Kemudian, Jibril as datang untuk mengabarkan kepada Rasulullah
saw, bahwa Allah telah menikahkan Fatimah dengan Ali bin Ali Thalib as. Tak
lama setelah itu, Ali as datang menghadap Rasulullah dengan perasaan malu
menyelimuti wajahnya untuk meminang Fatimah as. Sang ayah pun menghampiri putri
tercintanya untuk meminta pendapatnya seraya menyatakan, “Wahai Fatimah, Ali
bin Abi Thalib adalah orang yang telah kau kenali kekerabatan, keutamaan, dan
keimanannya. Sesungguhnya aku telah memohonkan pada Tuhanku agar menjodohkan
engkau dengan sebaik-baik mahkluk-Nya dan seorang pecinta sejati-Nya. Ia telah
datang menyampaikan pinangannya atasmu, bagaimana pendapatmu atas pinangan
ini?"
Fatimah as diam, lalu Rasulullah pun mengangkat suaranya seraya
bertakbir, “Allahu Akbar! Diamnya adalah tanda kerelaannya.”
Acara Pernikahan
Rasulullah saw kembali menemui Ali as sambil mengangkat tangan sang
menantu seraya berkata, “Bangunlah! Bismillah, bi barakatillah, masya’ Allah
la quwwata illa billah, tawakkaltu 'alallah.” Kemudian, Nabi saw menuntun Ali
dan mendudukkannya di samping Fatimah. Beliau berdoa, “Ya Allah, sesungguhnya
keduanya adalah makhluk-Mu yang paling aku cintai, maka cintailah keduanya,
berkahilah keturunannya, dan peliharalah keduanya. Sesungguhnya aku menjaga
mereka berdua dan keturunannya dari setan yang terkutuk.”
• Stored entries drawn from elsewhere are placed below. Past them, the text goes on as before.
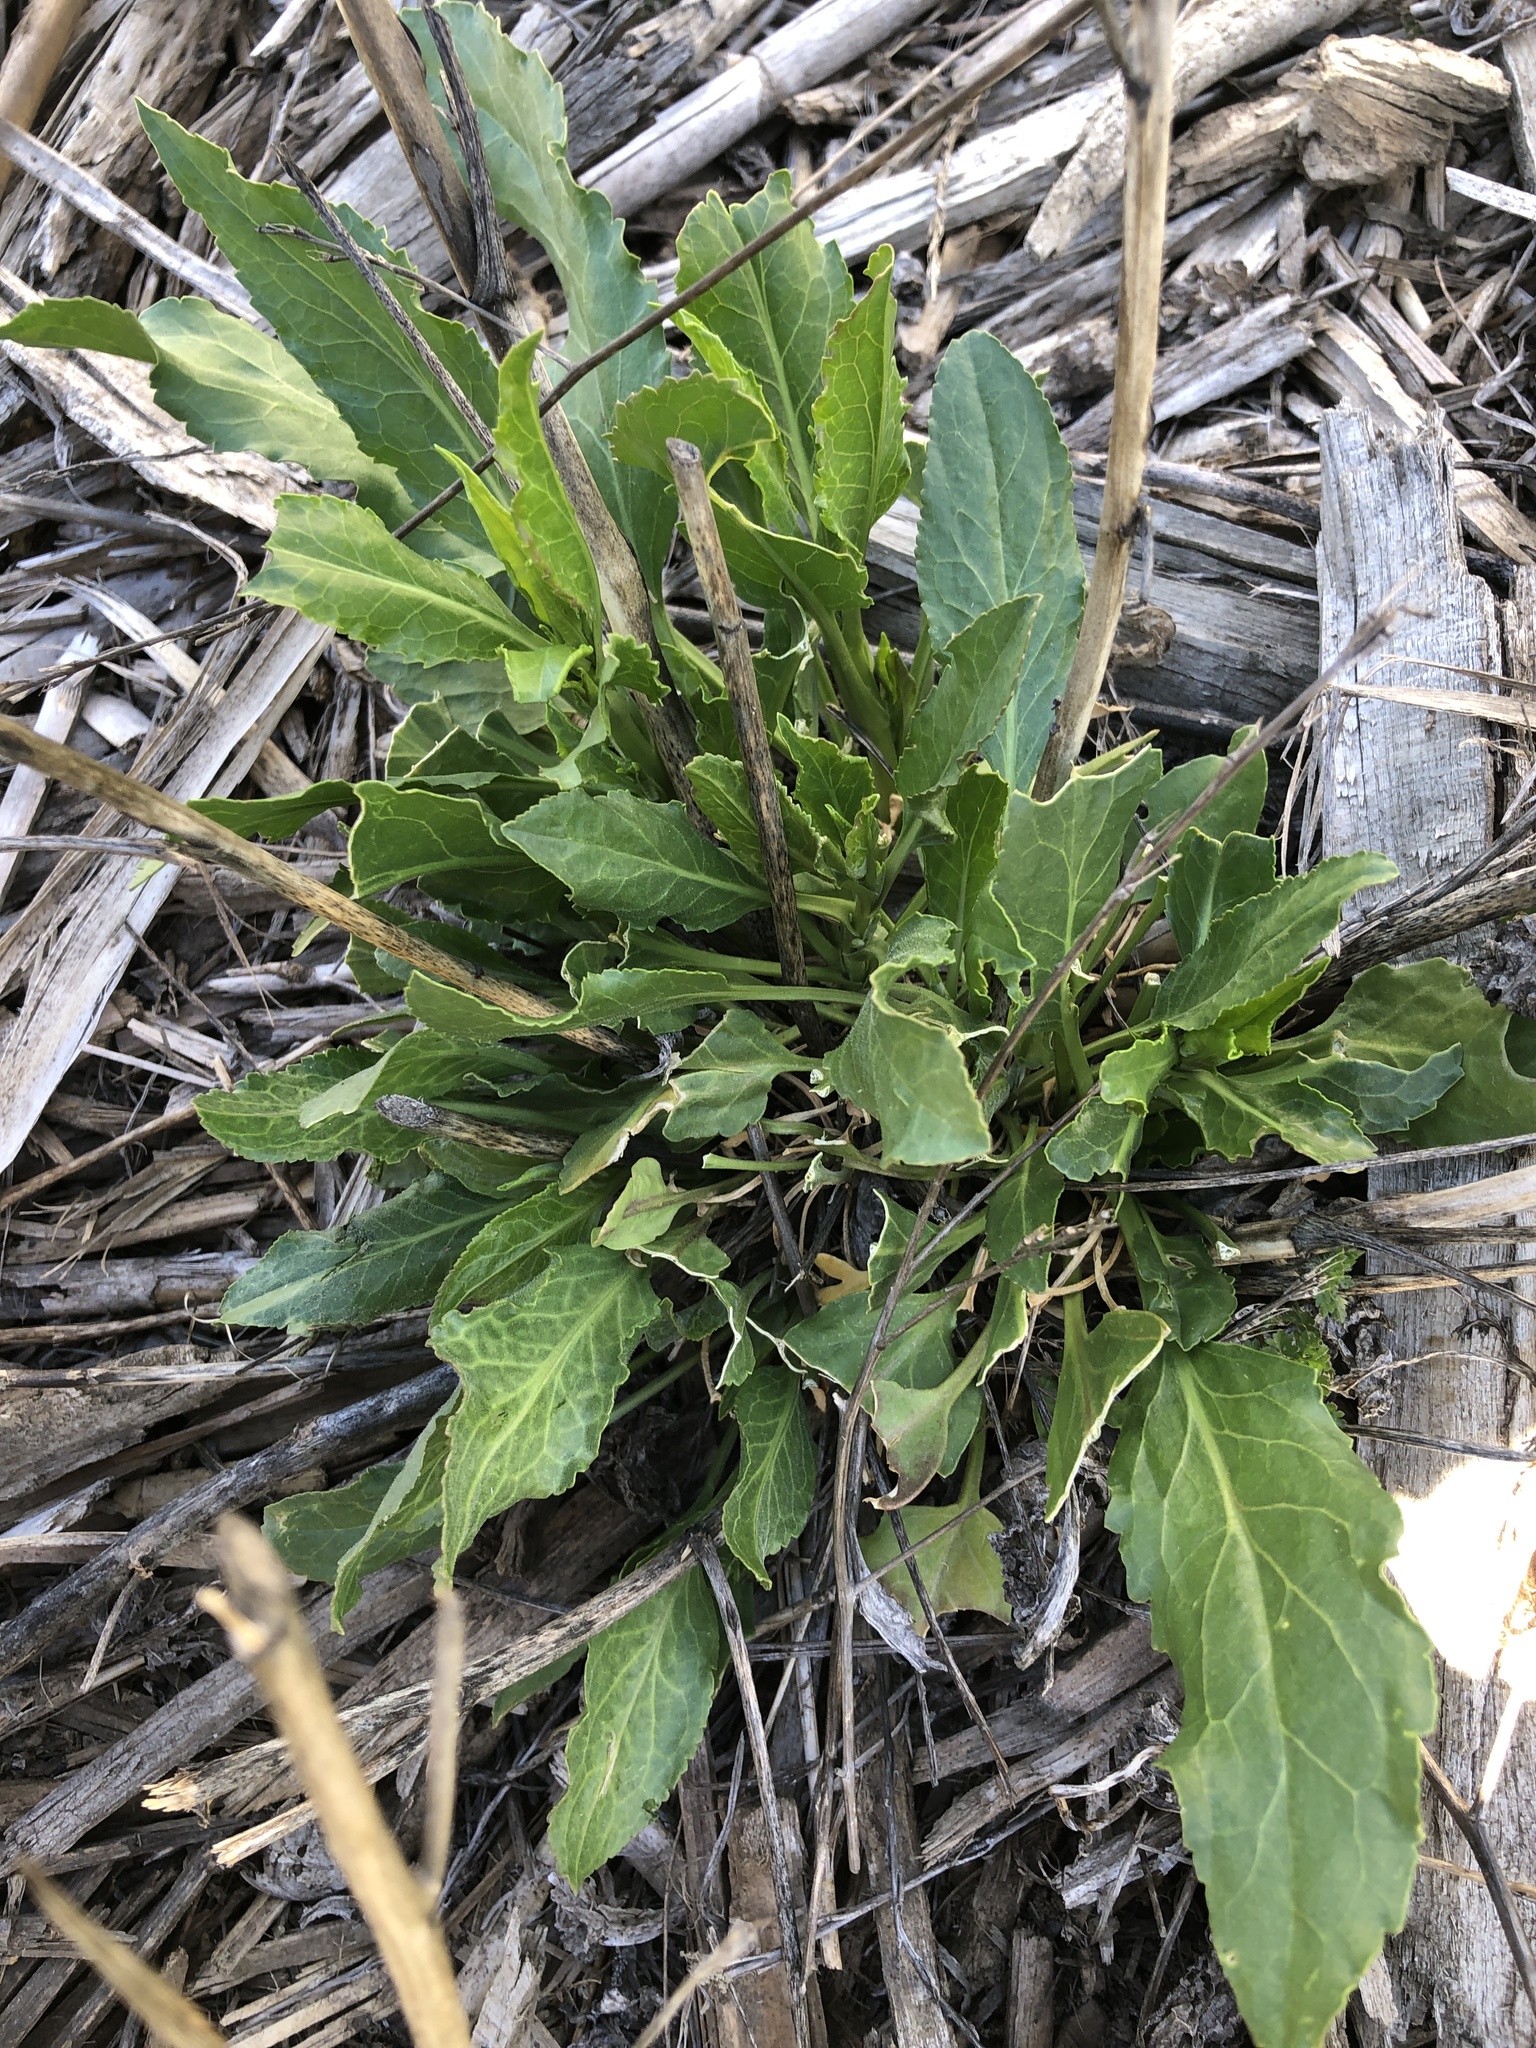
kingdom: Plantae
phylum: Tracheophyta
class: Magnoliopsida
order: Brassicales
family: Brassicaceae
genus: Lepidium
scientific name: Lepidium latifolium
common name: Dittander
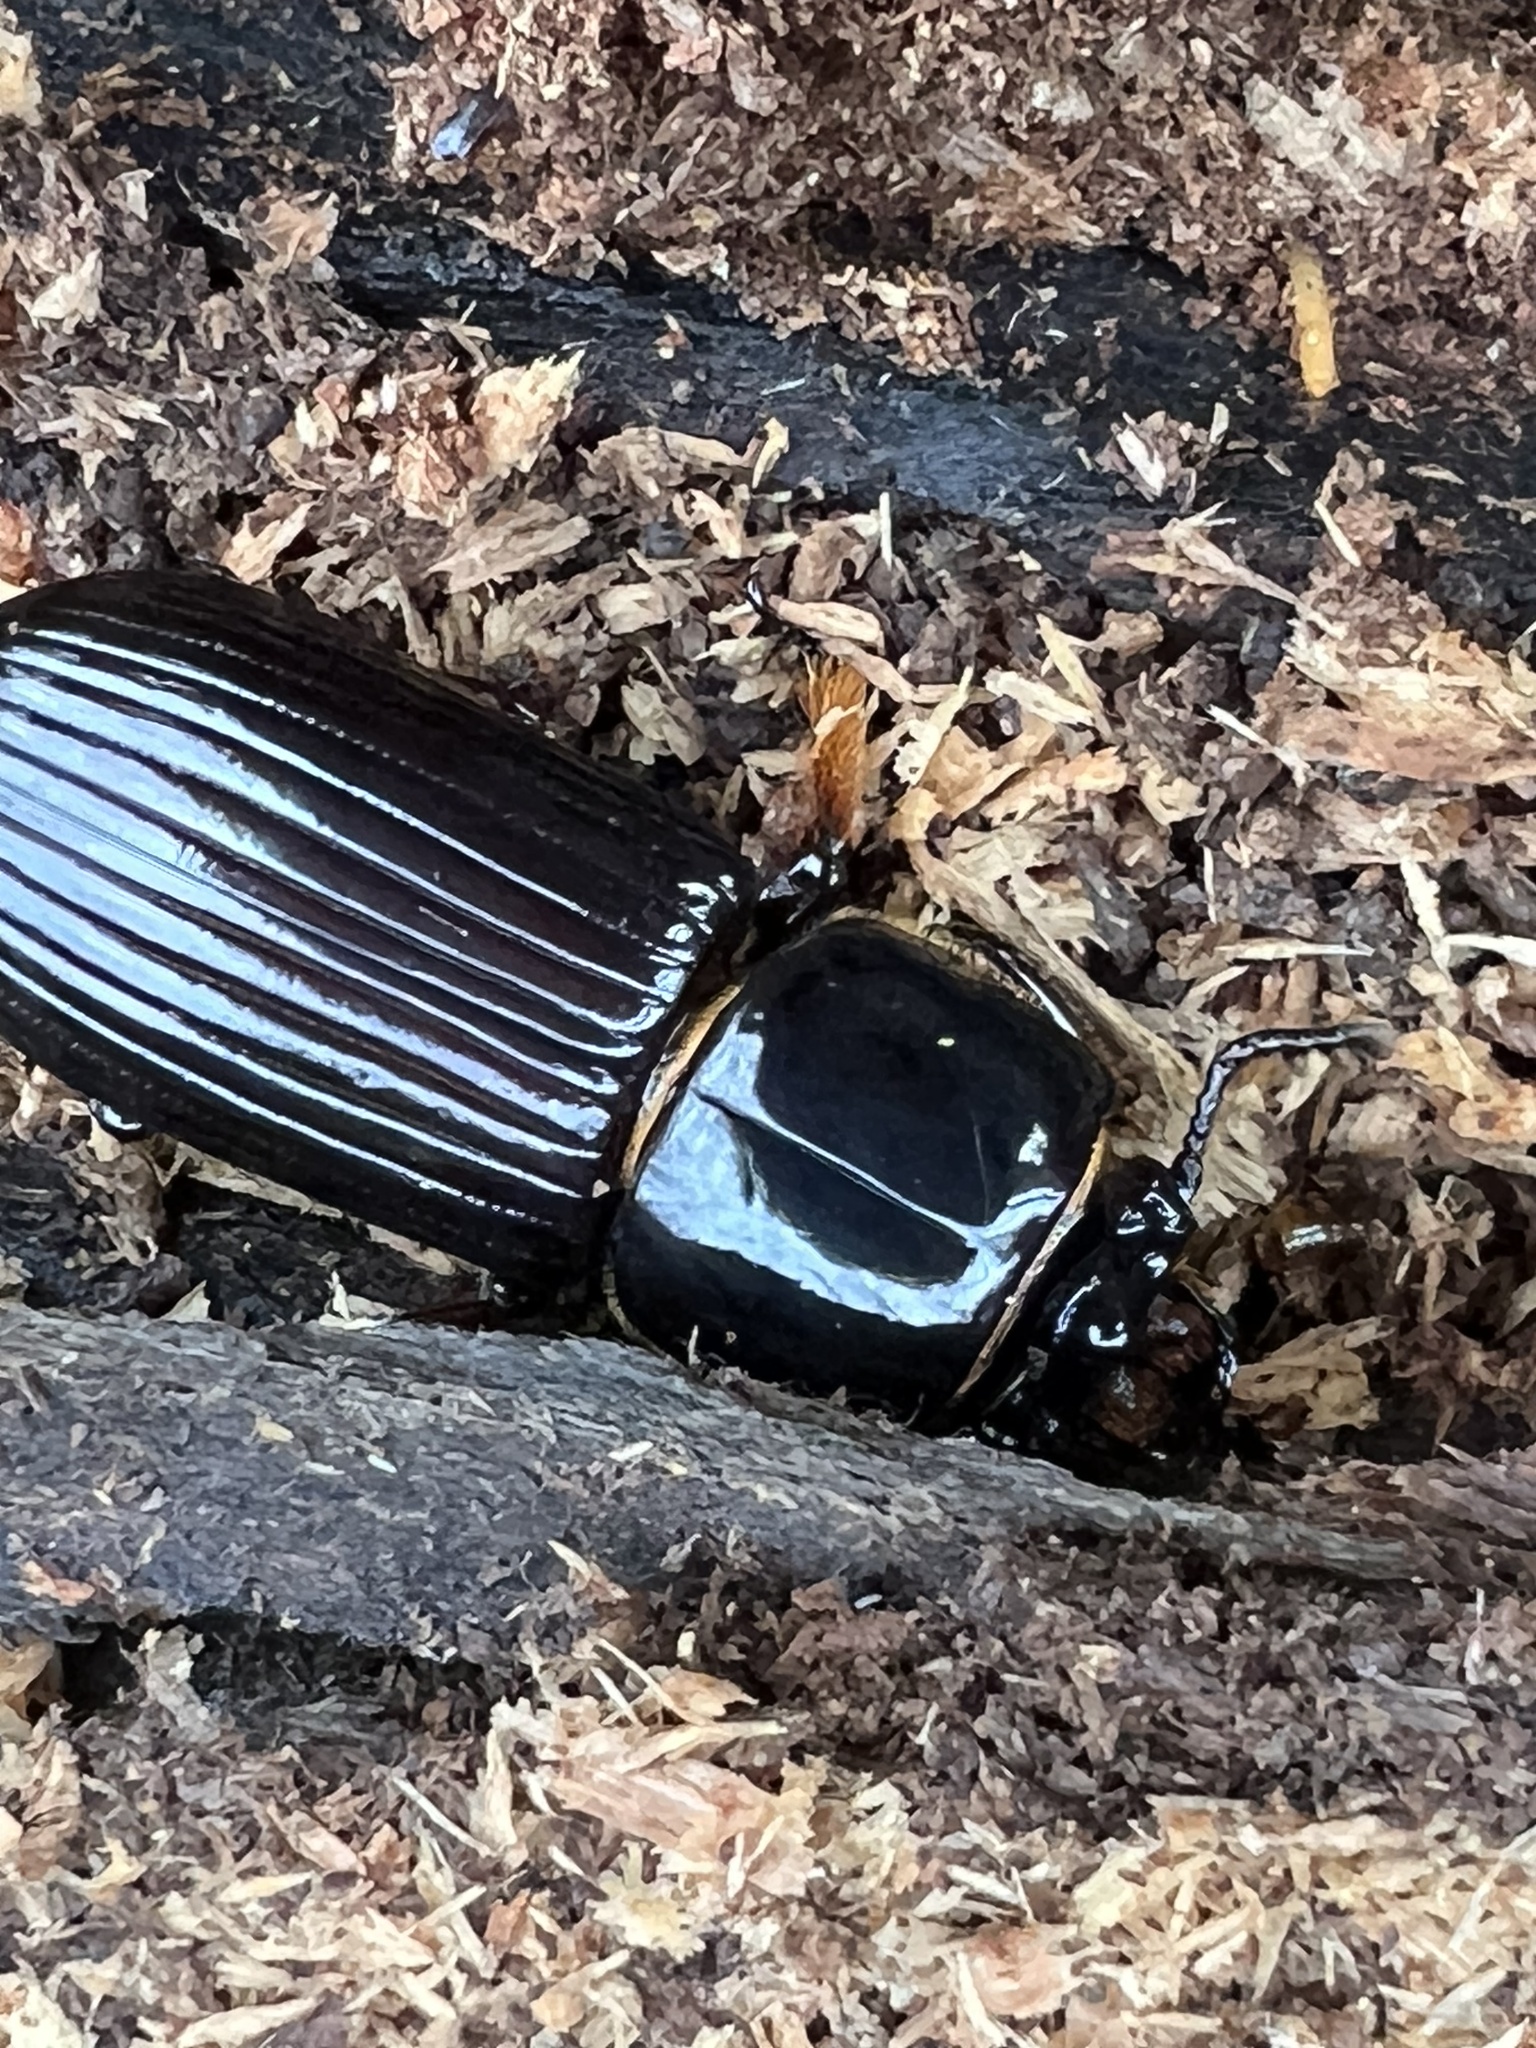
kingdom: Animalia
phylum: Arthropoda
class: Insecta
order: Coleoptera
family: Passalidae
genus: Odontotaenius
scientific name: Odontotaenius disjunctus
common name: Patent leather beetle
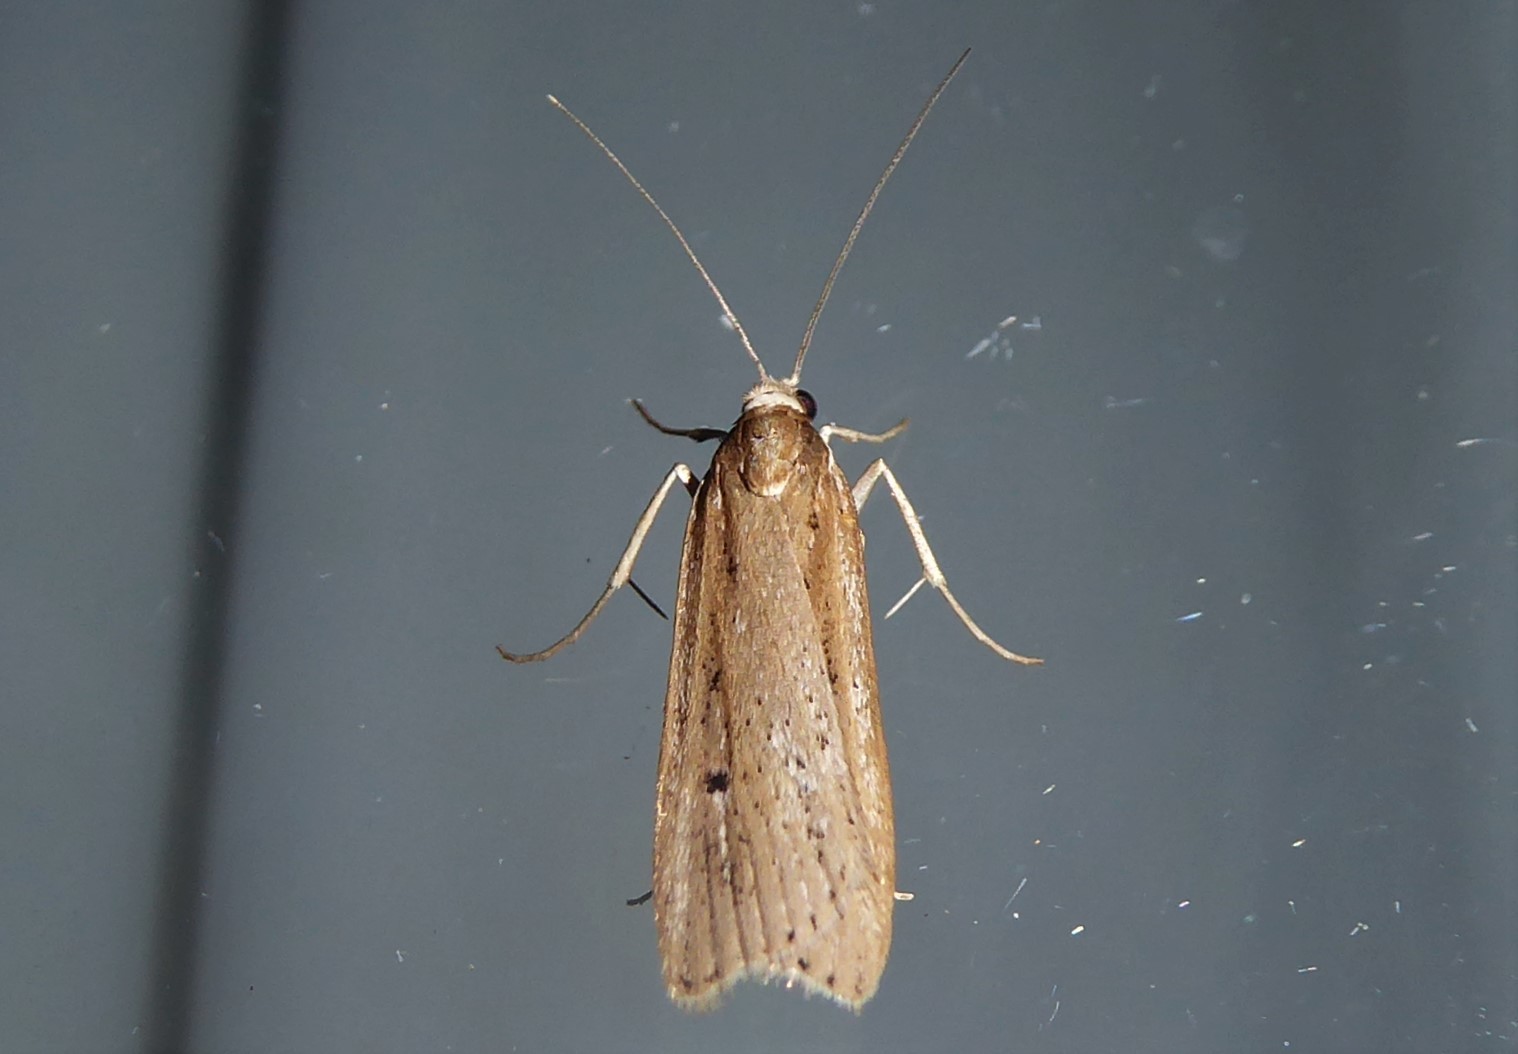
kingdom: Animalia
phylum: Arthropoda
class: Insecta
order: Lepidoptera
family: Crambidae
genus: Eudonia
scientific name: Eudonia sabulosella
Rasulullah mencium keduanya sebagai tanda ungkapan selamat
berbahagia. Kepada Ali, beliau berkata, “Wahai Ali, sebaik-baik istri adalah
istrimu.” Dan kepada Fatimah, beliau menyatakan, “Wahai Fatimah, sebaik-baik
suami adalah suamimu”. Di tengah-tengah keramaian dan kerumunan wanita yang
berasal dari kaum Anshar, Muhajirin, dan Bani Hasyim, telah lahir sesuci-suci
dan seutama-utamanya keluarga dalam sejarah Islam yang kelak menjadi benih bagi
Ahlulbait Nabi yang telah Allah bersihkan kotoran jiwa dari mereka dan telah
sucikan mereka dengan sesuci-sucinya.
Acara pernikahan kudus itu berlangsung dengan kesederhanaan. Saat
itu, Ali tidak memiliki sesuatu yang bisa diberikan sebagai mahar kepada sang
istri selain pedang dan perisainya. Untuk menutupi keperluan mahar itu, ia
bermaksud menjual pedangnya. Tetapi Rasulullah saw mencegahnya, karena Islam
memerlukan pedang itu, dan setuju apabila Ali menjual perisainya. Setelah
menjual perisai, Ali menyerahkan uangnya kepada Rasulullah saw. Dengan uang
tersebut beliau menyuruh Ali untuk membeli minyak wangi dan perabot rumah
tangga yang sederhana guna memenuhi kebutuhan keluarga yang baru ini.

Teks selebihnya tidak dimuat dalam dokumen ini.